The leaders of France and Germany warned of the dangers to democracy within their countries and from hostile foreign powers as they marked 35 years of German unification on Friday, October 3.

French President Emmanuel Macron was invited to take part in a ceremony marking the anniversary in the southwestern German city of Saarbruecken, where he described the threat of "a degeneration of our democracies" in a wide-ranging speech.

At the same event German Chancellor Friedrich Merz said that "new alliances of autocracies are forming against us" and that "our liberal way of life is under attack, from both outside and within." He said that European countries "must relearn how to defend ourselves" by "deterring our adversaries from further aggression."

Germany has been the second-biggest supplier of aid to Ukraine since Russia's full-scale invasion began in February 2022 and is on high alert for sabotage and other acts of "hybrid warfare" directed from Moscow.

Merz has made it an aim of his government to build up Europe's "strongest conventional army" in response to the Russian threat as well as concerns about US security commitments to Europe under President Donald Trump.

Macron also stressed the importance of Europe becoming "for the first time, a military power" and avoiding the fate of being "happy or unhappy vassals, depending on the choices of those we rely on." He also took aim at social media giants "controlled either by major American entrepreneurs or large Chinese companies." He accused them of allowing "a democratic public space to emerge where people are all masked, anonymous, where the rule is to insult others if one wants to be popular."

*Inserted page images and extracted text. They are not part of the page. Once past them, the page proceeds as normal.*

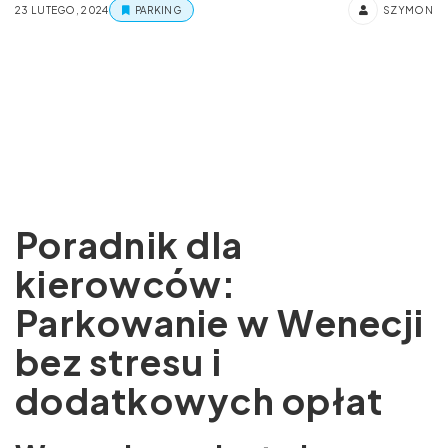
23 LUTEGO, 2024
PARKING
SZYMON
Poradnik dla
kierowców:
Parkowanie w Wenecji
bez stresu i
dodatkowych opłat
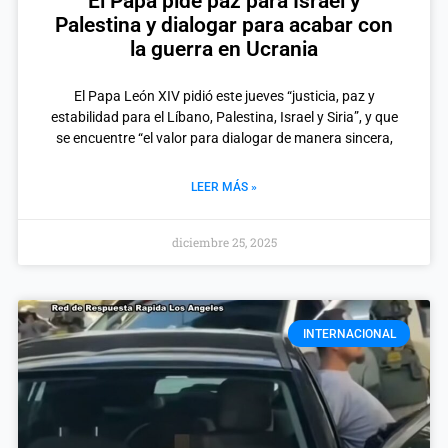
El Papa pide paz para Israel y
Palestina y dialogar para acabar con
la guerra en Ucrania
El Papa León XIV pidió este jueves “justicia, paz y
estabilidad para el Líbano, Palestina, Israel y Siria”, y que
se encuentre “el valor para dialogar de manera sincera,
LEER MÁS »
diciembre 25, 2025
INTERNACIONAL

The French head of state called on Europeans to mount a "resurgence" to "rebuild a 21st-century democracy." Otherwise Europe would risk becoming "a continent, like many others, of conspiracy theorists, extremes, noise, and fury."

France and Germany have both seen a rise in popularity of political parties on the far right and far left in recent years, at the expense of the centrist blocs that had previously predominated.